Defining An “Asian F” In My Family

if you haven’t heard of the term “Asian F”, let me give you the background. If you’re familiar with the show Glee, there’s a part during one of the episodes when one of the young men (an Asian) walks into Glee practice to inform his group that he could no longer be a part of the group. The reason? His father said he had to quit Glee club since he got a 99 on one of his tests.

When I heard that I laughed because it resonated with how I was brought up. Every time I got a grade below 95, the next question my parents would ask was, “what happened?”. Throughout the years I was in school, I was conditioned to always strive for a 100, if not close to it. Each time I got a lesser grade, my mother would lift one of her eyebrows and ask, “what happened?”. It was not enough that I got a 95 or that I got the highest grade, I didn’t get 100.

According to my parents, unless I got a 100 on any test or quiz, I didn’t do my best. It may be the Asian mentality of striving for excellence because anything short of that could only lead to unhappiness. My Mom believed that if you always came out number one, there was a nothing you couldn’t do or be. Excellence meant prosperity and financial stability in the future, but it didn’t mesh with reality.

Flash forward to the present and when my daughter came home to tell me that she had received an 92 on her quiz, I gave her the same look my mother gave me and said, “what happened?”. It didn’t dawn on me until I saw Shaina’s crestfallen face that I had done the same thing my mother used to do with me, belittle her accomplishment. All my daughter wanted was to share her accomplishment and with two words, I ruined the moment for her.

There was no excuse for my response and saying that it had been my mother channeling her standards on me was not entirely true nor fair to her. I am familiar with so many families who push their kids to be the best, especially within my family. Having a sister who is a dietician and another sister who is a nuclear physicist, I felt the pressure to be as successful as them. While I didn’t become a doctor or lawyer, I did pretty well for someone who followed her dream of becoming a writer, even if it meant not being as financially successful as my siblings.

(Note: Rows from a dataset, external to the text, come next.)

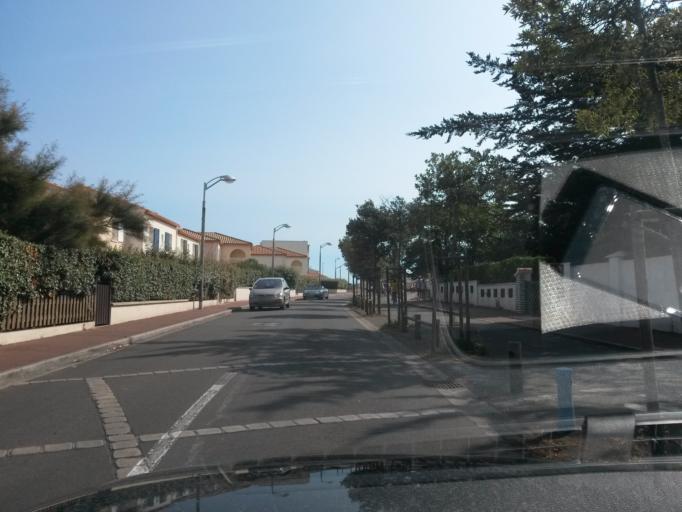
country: FR
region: Pays de la Loire
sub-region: Departement de la Vendee
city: Bretignolles-sur-Mer
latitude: 46.6254
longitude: -1.8737
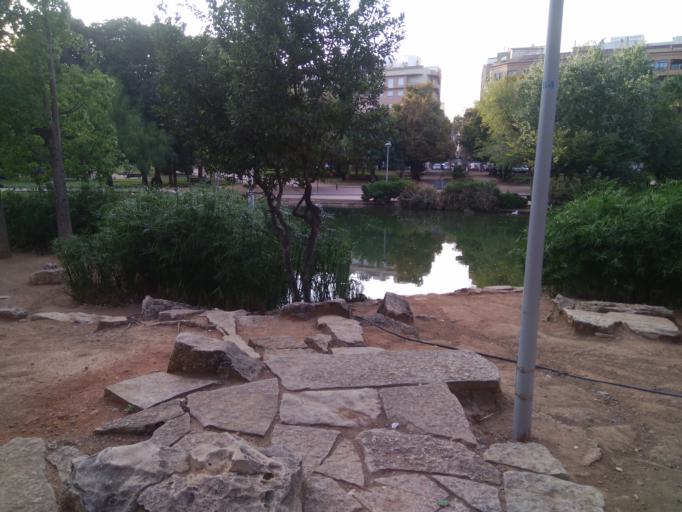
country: ES
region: Valencia
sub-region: Provincia de Castello
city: Castello de la Plana
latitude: 39.9781
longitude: -0.0375
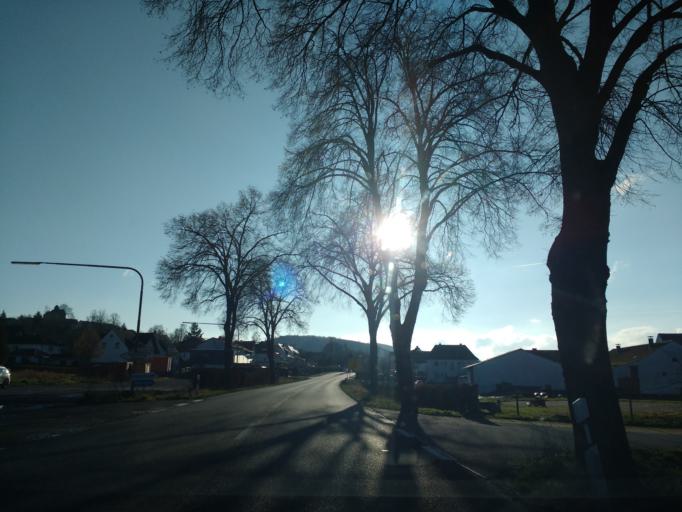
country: DE
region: Hesse
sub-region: Regierungsbezirk Kassel
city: Schrecksbach
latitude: 50.8580
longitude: 9.2904
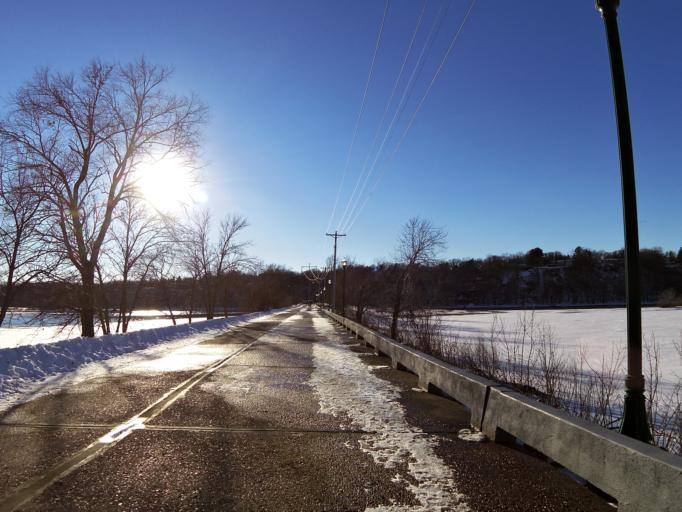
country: US
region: Wisconsin
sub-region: Saint Croix County
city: Hudson
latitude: 44.9726
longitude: -92.7644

Recently, when we got together with the family, Shaina witnessed how each one of us still had that Tiger Mom mentality, to some degree. Our children do get pushed to strive for excellence, but they also have lives outside of school. At this get together, Shaina understood how my sisters and I had differing levels of being a Tiger Mom. I don’t call myself one, but the cultural and familial expectations sometimes do get the best of us. I don’t believe that I’m a Tiger Mom, but I will concede that I want my daughter to strive for excellence, but on her terms, not mine. I can’t say that I won’t slip into the “Asian F” mentality now and then, but at least I know that it’s not a permanent condition, just old tapes that need to be worn down by common sense. That’s my take on this, what’s yours?